— What you will do —
According to the passage on the San Diego County marijuana case, how long ago did California supposedly legalize marijuana?

— Selection —
+---+

According to a recent press release from the U.S. Department of Justice, Californians can sleep a little easier thanks to the brave work of federal and local cops who dismantled a criminal organization in San Diego County. Ryan L. Korner, the special agent in charge of the IRS-Criminal Investigation office in Los Angeles, says the gangsters who pleaded guilty to multiple federal felonies last week didn’t care “how their actions negatively impact innocent people, the community, or our society.” Chula Vista Police Chief Roxana Kennedy says such criminals “pose a significant health and safety hazard to the public, especially our youth.”

But not to worry. Kelly A. Martinez, undersheriff of the San Diego County Sheriff’s Department, declares that “East San Diego County is safer today because of this hard work.” Stacey Moy, the special agent in charge at the FBI’s San Diego field office, wants you to know that “the FBI is committed to keeping our communities safe from the vast array of violent crimes and criminal activity which accompanies these illegal establishments.”

What did “these illegal establishments” do? They sold marijuana, a business that California supposedly legalized six years ago.

The cannabis industry, of course, remains completely illegitimate in the eyes of the federal government. That means anyone who grows or distributes marijuana in California, even with the state’s approval, is committing federal felonies every day. But even though President Joe Biden wants to keep it that way, he has promised not to interfere with states that reject marijuana prohibition. So why is the FBI not only busting marijuana merchants in California but doing so in collaboration with local law enforcement agencies?

The explanation, as you may have surmised, is that these particular marijuana merchants were breaking state law as well as federal law. Their businesses were not just “illegal” but also “unlicensed.” Yet the fact that unlicensed pot dealers continue to thrive in California is testimony to the ways in which the state has botched legalization. Most local governments do not allow recreational sales, and even those that do frequently impose caps that artificially limit the supply. Bureaucratic barriers, costly regulations, and high taxes are daunting deterrents for weed dealers who otherwise might be inclined to go legit.

+---+

— Supplied entries —
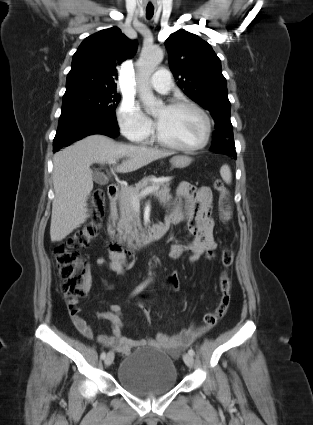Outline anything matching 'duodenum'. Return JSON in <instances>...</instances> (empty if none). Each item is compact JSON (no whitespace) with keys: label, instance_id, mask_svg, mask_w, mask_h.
<instances>
[{"label":"duodenum","instance_id":"1","mask_svg":"<svg viewBox=\"0 0 313 425\" xmlns=\"http://www.w3.org/2000/svg\"><path fill=\"white\" fill-rule=\"evenodd\" d=\"M107 194L109 198L110 203V217L111 219H114L116 216V199L118 195V187L115 184H111L107 188ZM167 227L166 225H154L150 229L142 232L139 236L137 241L129 246H125L121 243V241L116 237V235L113 232L112 227L110 226L108 229L107 234V245L108 248L111 251L121 252V253H127V254H133L138 249L142 248L143 246L147 245L153 240L161 239L165 233H166Z\"/></svg>","mask_w":313,"mask_h":425}]
</instances>
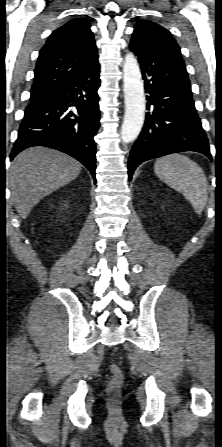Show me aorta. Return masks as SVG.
I'll return each mask as SVG.
<instances>
[{
	"label": "aorta",
	"instance_id": "aorta-1",
	"mask_svg": "<svg viewBox=\"0 0 222 447\" xmlns=\"http://www.w3.org/2000/svg\"><path fill=\"white\" fill-rule=\"evenodd\" d=\"M125 114L121 128L124 143L134 141L143 126L145 116L144 85L140 68L133 53H128L123 65Z\"/></svg>",
	"mask_w": 222,
	"mask_h": 447
}]
</instances>
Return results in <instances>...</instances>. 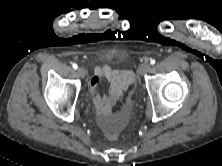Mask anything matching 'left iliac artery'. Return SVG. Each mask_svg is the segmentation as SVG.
<instances>
[{
	"mask_svg": "<svg viewBox=\"0 0 222 166\" xmlns=\"http://www.w3.org/2000/svg\"><path fill=\"white\" fill-rule=\"evenodd\" d=\"M155 63H156L155 59H151V60H150V64H151V65H154Z\"/></svg>",
	"mask_w": 222,
	"mask_h": 166,
	"instance_id": "left-iliac-artery-1",
	"label": "left iliac artery"
}]
</instances>
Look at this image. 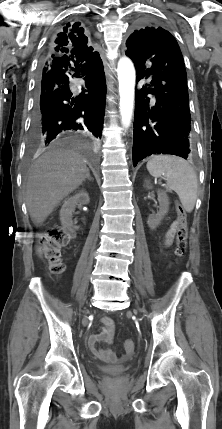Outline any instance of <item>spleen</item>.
Listing matches in <instances>:
<instances>
[{
  "label": "spleen",
  "instance_id": "3e777b00",
  "mask_svg": "<svg viewBox=\"0 0 222 429\" xmlns=\"http://www.w3.org/2000/svg\"><path fill=\"white\" fill-rule=\"evenodd\" d=\"M147 170L154 177H165L187 212H192L197 199V176L189 163L171 155H155L147 162Z\"/></svg>",
  "mask_w": 222,
  "mask_h": 429
}]
</instances>
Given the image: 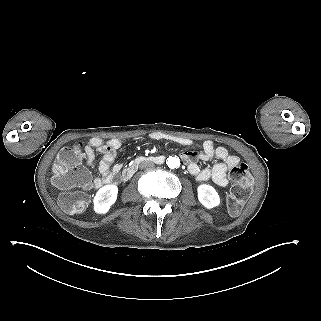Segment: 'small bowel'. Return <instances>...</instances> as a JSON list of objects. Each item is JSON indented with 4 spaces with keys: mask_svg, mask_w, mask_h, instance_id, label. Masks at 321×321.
<instances>
[{
    "mask_svg": "<svg viewBox=\"0 0 321 321\" xmlns=\"http://www.w3.org/2000/svg\"><path fill=\"white\" fill-rule=\"evenodd\" d=\"M149 138L152 140H167L183 146L192 144L190 139L161 132L151 133ZM121 145V141L116 138L103 140L99 137H93L88 141L84 158L86 165L92 171H96L95 153L102 155L98 165V175L93 180L94 188L98 189L105 184L118 180L122 166L120 164H113V162ZM181 157L187 163L189 173L197 181H213L222 187L227 186L229 183L227 178L228 170L239 163L237 156L229 154L228 150L224 147H216L212 141H205L200 151H185ZM213 158L217 162L212 168L201 169L197 164V160L208 161Z\"/></svg>",
    "mask_w": 321,
    "mask_h": 321,
    "instance_id": "small-bowel-1",
    "label": "small bowel"
}]
</instances>
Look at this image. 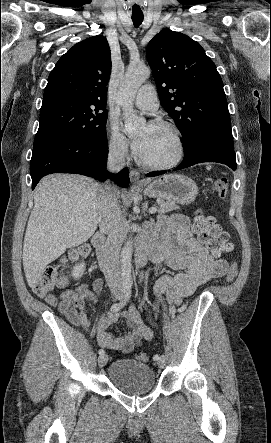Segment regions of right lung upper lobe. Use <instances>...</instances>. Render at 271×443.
<instances>
[{
	"label": "right lung upper lobe",
	"instance_id": "cb5924a9",
	"mask_svg": "<svg viewBox=\"0 0 271 443\" xmlns=\"http://www.w3.org/2000/svg\"><path fill=\"white\" fill-rule=\"evenodd\" d=\"M111 55L101 35L75 44L56 63L44 91L43 103L72 99L106 106Z\"/></svg>",
	"mask_w": 271,
	"mask_h": 443
}]
</instances>
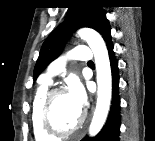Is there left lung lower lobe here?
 <instances>
[{"instance_id": "obj_1", "label": "left lung lower lobe", "mask_w": 155, "mask_h": 141, "mask_svg": "<svg viewBox=\"0 0 155 141\" xmlns=\"http://www.w3.org/2000/svg\"><path fill=\"white\" fill-rule=\"evenodd\" d=\"M107 45V50L110 59L111 72H112V102L110 112L107 121L94 138H84L83 141H119V131L121 124L120 117V98H119V68L118 61L115 57V52L113 51V43L111 40V35L105 40Z\"/></svg>"}]
</instances>
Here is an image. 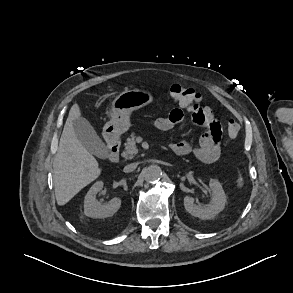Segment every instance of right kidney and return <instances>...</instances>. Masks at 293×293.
Masks as SVG:
<instances>
[{"instance_id": "1", "label": "right kidney", "mask_w": 293, "mask_h": 293, "mask_svg": "<svg viewBox=\"0 0 293 293\" xmlns=\"http://www.w3.org/2000/svg\"><path fill=\"white\" fill-rule=\"evenodd\" d=\"M103 182L98 181L88 191L84 200V214L91 218H106L113 216L121 206V199L115 197L108 203L100 204L96 199L97 193L102 190Z\"/></svg>"}]
</instances>
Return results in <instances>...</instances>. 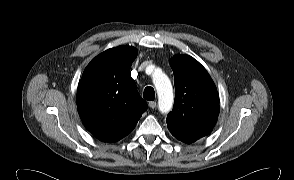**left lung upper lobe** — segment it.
I'll return each instance as SVG.
<instances>
[{
	"label": "left lung upper lobe",
	"instance_id": "1",
	"mask_svg": "<svg viewBox=\"0 0 294 180\" xmlns=\"http://www.w3.org/2000/svg\"><path fill=\"white\" fill-rule=\"evenodd\" d=\"M175 83L173 111L166 119L173 136L202 138L214 128L219 114L217 89L206 69L188 55L170 61Z\"/></svg>",
	"mask_w": 294,
	"mask_h": 180
}]
</instances>
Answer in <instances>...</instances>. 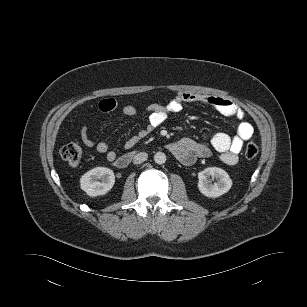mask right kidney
<instances>
[{"label": "right kidney", "mask_w": 307, "mask_h": 307, "mask_svg": "<svg viewBox=\"0 0 307 307\" xmlns=\"http://www.w3.org/2000/svg\"><path fill=\"white\" fill-rule=\"evenodd\" d=\"M114 183V172L106 167L93 168L80 178L81 189L91 197L105 195L112 189Z\"/></svg>", "instance_id": "obj_1"}]
</instances>
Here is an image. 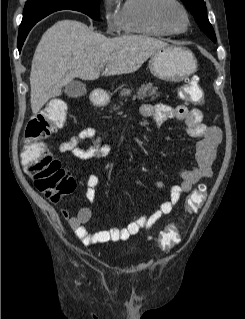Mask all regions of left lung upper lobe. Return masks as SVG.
Returning <instances> with one entry per match:
<instances>
[{
  "instance_id": "1",
  "label": "left lung upper lobe",
  "mask_w": 245,
  "mask_h": 319,
  "mask_svg": "<svg viewBox=\"0 0 245 319\" xmlns=\"http://www.w3.org/2000/svg\"><path fill=\"white\" fill-rule=\"evenodd\" d=\"M182 2L191 11L200 29L215 42L216 36L206 14L205 2L203 0H182Z\"/></svg>"
}]
</instances>
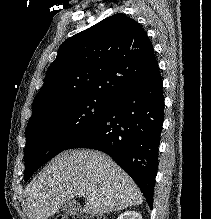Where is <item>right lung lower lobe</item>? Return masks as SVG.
<instances>
[{"label":"right lung lower lobe","instance_id":"98d812e1","mask_svg":"<svg viewBox=\"0 0 211 219\" xmlns=\"http://www.w3.org/2000/svg\"><path fill=\"white\" fill-rule=\"evenodd\" d=\"M162 85L157 66L145 81L114 98L100 120L67 147L110 155L136 182L151 209L164 121Z\"/></svg>","mask_w":211,"mask_h":219}]
</instances>
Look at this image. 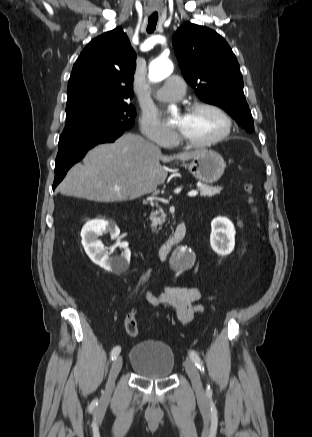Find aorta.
Returning <instances> with one entry per match:
<instances>
[{
  "mask_svg": "<svg viewBox=\"0 0 312 437\" xmlns=\"http://www.w3.org/2000/svg\"><path fill=\"white\" fill-rule=\"evenodd\" d=\"M173 72V64L168 59L158 58L149 65V79L152 82H160Z\"/></svg>",
  "mask_w": 312,
  "mask_h": 437,
  "instance_id": "obj_1",
  "label": "aorta"
}]
</instances>
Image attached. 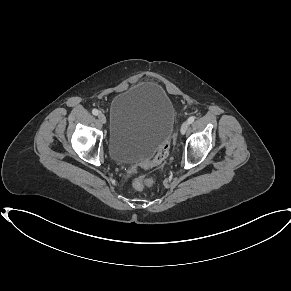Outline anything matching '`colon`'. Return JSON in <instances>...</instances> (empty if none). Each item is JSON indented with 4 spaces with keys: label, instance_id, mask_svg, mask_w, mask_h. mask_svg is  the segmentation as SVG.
<instances>
[{
    "label": "colon",
    "instance_id": "obj_1",
    "mask_svg": "<svg viewBox=\"0 0 291 291\" xmlns=\"http://www.w3.org/2000/svg\"><path fill=\"white\" fill-rule=\"evenodd\" d=\"M170 149V142L163 144L156 152L152 160L145 161L141 164V167L145 170L150 169L156 165L162 163L168 156ZM153 183L151 177H138L132 181V187L136 191H142L146 186H150Z\"/></svg>",
    "mask_w": 291,
    "mask_h": 291
}]
</instances>
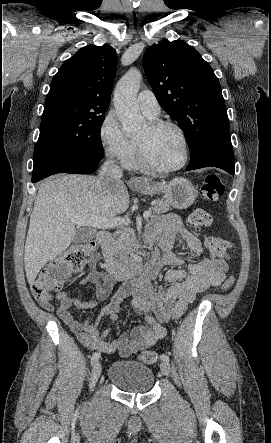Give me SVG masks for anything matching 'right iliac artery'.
<instances>
[{
	"mask_svg": "<svg viewBox=\"0 0 271 443\" xmlns=\"http://www.w3.org/2000/svg\"><path fill=\"white\" fill-rule=\"evenodd\" d=\"M100 358V353L99 352H95L92 357H91V365H93L94 363H96L98 361V359Z\"/></svg>",
	"mask_w": 271,
	"mask_h": 443,
	"instance_id": "82829eb1",
	"label": "right iliac artery"
}]
</instances>
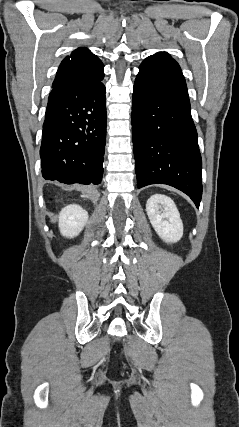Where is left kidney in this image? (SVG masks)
<instances>
[{
    "mask_svg": "<svg viewBox=\"0 0 239 427\" xmlns=\"http://www.w3.org/2000/svg\"><path fill=\"white\" fill-rule=\"evenodd\" d=\"M148 218L159 235L167 243H175L183 236V223L173 200L165 195H152L146 203Z\"/></svg>",
    "mask_w": 239,
    "mask_h": 427,
    "instance_id": "left-kidney-1",
    "label": "left kidney"
}]
</instances>
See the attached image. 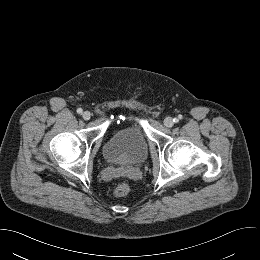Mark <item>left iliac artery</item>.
<instances>
[{
	"instance_id": "1",
	"label": "left iliac artery",
	"mask_w": 260,
	"mask_h": 260,
	"mask_svg": "<svg viewBox=\"0 0 260 260\" xmlns=\"http://www.w3.org/2000/svg\"><path fill=\"white\" fill-rule=\"evenodd\" d=\"M179 119H182V115H179L178 118H174L173 120H174L175 123H177V122H179Z\"/></svg>"
}]
</instances>
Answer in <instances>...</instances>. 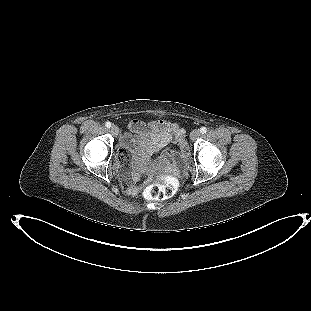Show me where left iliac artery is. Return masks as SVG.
<instances>
[{
    "label": "left iliac artery",
    "instance_id": "44dca946",
    "mask_svg": "<svg viewBox=\"0 0 311 311\" xmlns=\"http://www.w3.org/2000/svg\"><path fill=\"white\" fill-rule=\"evenodd\" d=\"M200 132L202 133V134H204V133H206L207 132V128L206 127H201L200 128Z\"/></svg>",
    "mask_w": 311,
    "mask_h": 311
}]
</instances>
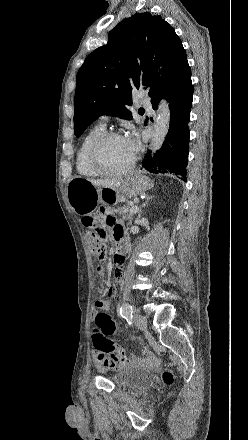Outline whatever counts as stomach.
I'll list each match as a JSON object with an SVG mask.
<instances>
[{
    "label": "stomach",
    "instance_id": "stomach-1",
    "mask_svg": "<svg viewBox=\"0 0 248 440\" xmlns=\"http://www.w3.org/2000/svg\"><path fill=\"white\" fill-rule=\"evenodd\" d=\"M151 183L141 175H131L119 185L97 187L89 180L72 178L67 184V196L76 213L83 214L93 210L98 203L115 205L124 198H133L150 189Z\"/></svg>",
    "mask_w": 248,
    "mask_h": 440
}]
</instances>
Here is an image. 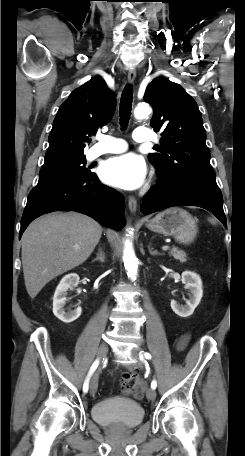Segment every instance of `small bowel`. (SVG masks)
Instances as JSON below:
<instances>
[{
    "label": "small bowel",
    "instance_id": "obj_1",
    "mask_svg": "<svg viewBox=\"0 0 245 456\" xmlns=\"http://www.w3.org/2000/svg\"><path fill=\"white\" fill-rule=\"evenodd\" d=\"M187 341H188V336L187 335L182 336L177 344V348L179 350L183 349L185 347ZM136 394L140 395V392L138 391Z\"/></svg>",
    "mask_w": 245,
    "mask_h": 456
}]
</instances>
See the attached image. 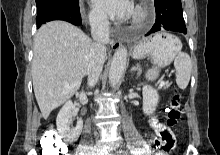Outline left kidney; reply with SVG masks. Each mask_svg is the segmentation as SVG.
Listing matches in <instances>:
<instances>
[{
    "label": "left kidney",
    "mask_w": 220,
    "mask_h": 155,
    "mask_svg": "<svg viewBox=\"0 0 220 155\" xmlns=\"http://www.w3.org/2000/svg\"><path fill=\"white\" fill-rule=\"evenodd\" d=\"M159 95L151 86L143 87V112L145 115H150L156 110Z\"/></svg>",
    "instance_id": "obj_1"
}]
</instances>
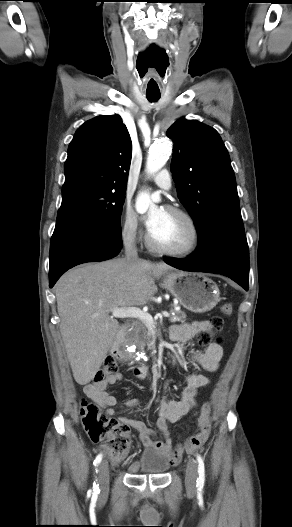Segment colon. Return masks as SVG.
<instances>
[{
    "mask_svg": "<svg viewBox=\"0 0 292 527\" xmlns=\"http://www.w3.org/2000/svg\"><path fill=\"white\" fill-rule=\"evenodd\" d=\"M232 307L230 304L222 306V313L230 315ZM212 325L218 331L223 328V319L215 316ZM213 339V333L203 331L198 334V341L203 345L209 344ZM119 363L114 356H108L94 377L95 383L104 381L107 377L117 373ZM81 417L85 432L95 444H100L109 454L116 459L124 458L129 452L132 444L130 426L116 418H111L101 412L95 403L83 401L81 404Z\"/></svg>",
    "mask_w": 292,
    "mask_h": 527,
    "instance_id": "colon-1",
    "label": "colon"
}]
</instances>
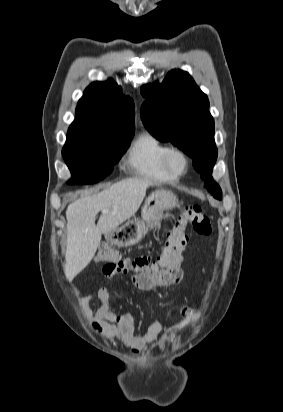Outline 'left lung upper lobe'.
I'll list each match as a JSON object with an SVG mask.
<instances>
[{
  "label": "left lung upper lobe",
  "instance_id": "obj_1",
  "mask_svg": "<svg viewBox=\"0 0 283 412\" xmlns=\"http://www.w3.org/2000/svg\"><path fill=\"white\" fill-rule=\"evenodd\" d=\"M141 94L147 99L141 107L145 128L156 139L170 141L190 156L205 188L221 200V188L211 176L217 148L207 96L180 70L169 72L161 84L143 85Z\"/></svg>",
  "mask_w": 283,
  "mask_h": 412
}]
</instances>
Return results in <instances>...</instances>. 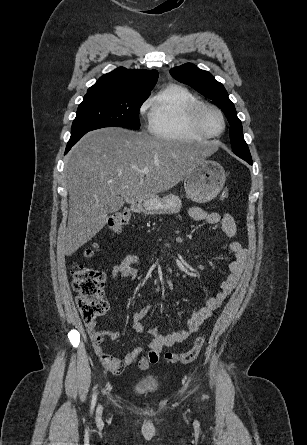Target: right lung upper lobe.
I'll use <instances>...</instances> for the list:
<instances>
[{"mask_svg":"<svg viewBox=\"0 0 307 445\" xmlns=\"http://www.w3.org/2000/svg\"><path fill=\"white\" fill-rule=\"evenodd\" d=\"M157 79L156 70H128L121 67L100 77L87 90L85 96L113 95L148 98Z\"/></svg>","mask_w":307,"mask_h":445,"instance_id":"right-lung-upper-lobe-1","label":"right lung upper lobe"}]
</instances>
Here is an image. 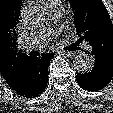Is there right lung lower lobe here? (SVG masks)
<instances>
[{"mask_svg": "<svg viewBox=\"0 0 113 113\" xmlns=\"http://www.w3.org/2000/svg\"><path fill=\"white\" fill-rule=\"evenodd\" d=\"M53 56V53H47L41 57H30L20 75L8 83V86L26 98L42 94L48 83V66Z\"/></svg>", "mask_w": 113, "mask_h": 113, "instance_id": "98d812e1", "label": "right lung lower lobe"}]
</instances>
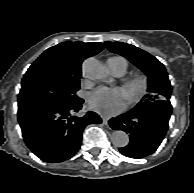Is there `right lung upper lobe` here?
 I'll use <instances>...</instances> for the list:
<instances>
[{
	"label": "right lung upper lobe",
	"instance_id": "right-lung-upper-lobe-1",
	"mask_svg": "<svg viewBox=\"0 0 194 193\" xmlns=\"http://www.w3.org/2000/svg\"><path fill=\"white\" fill-rule=\"evenodd\" d=\"M104 48L103 43L63 42L47 49L28 69L22 81L35 74L81 76V64Z\"/></svg>",
	"mask_w": 194,
	"mask_h": 193
}]
</instances>
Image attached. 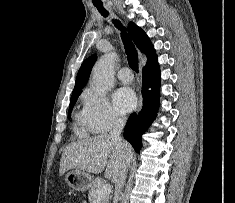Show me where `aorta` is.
<instances>
[{
  "mask_svg": "<svg viewBox=\"0 0 235 203\" xmlns=\"http://www.w3.org/2000/svg\"><path fill=\"white\" fill-rule=\"evenodd\" d=\"M115 54L109 53L102 56L92 70L95 83V93L104 96L114 86Z\"/></svg>",
  "mask_w": 235,
  "mask_h": 203,
  "instance_id": "aorta-1",
  "label": "aorta"
}]
</instances>
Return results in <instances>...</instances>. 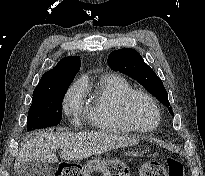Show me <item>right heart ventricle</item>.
<instances>
[{
    "label": "right heart ventricle",
    "instance_id": "1",
    "mask_svg": "<svg viewBox=\"0 0 205 176\" xmlns=\"http://www.w3.org/2000/svg\"><path fill=\"white\" fill-rule=\"evenodd\" d=\"M131 90L132 85L120 75L105 74L97 80L89 93L87 113L98 131L110 134L134 131L121 112L122 99Z\"/></svg>",
    "mask_w": 205,
    "mask_h": 176
}]
</instances>
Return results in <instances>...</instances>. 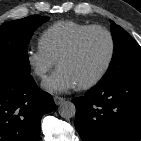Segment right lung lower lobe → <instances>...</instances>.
Instances as JSON below:
<instances>
[{"label": "right lung lower lobe", "instance_id": "98d812e1", "mask_svg": "<svg viewBox=\"0 0 141 141\" xmlns=\"http://www.w3.org/2000/svg\"><path fill=\"white\" fill-rule=\"evenodd\" d=\"M54 109L30 74L0 77V141H38L41 117Z\"/></svg>", "mask_w": 141, "mask_h": 141}]
</instances>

+---+

— Full answer —
Six years ago.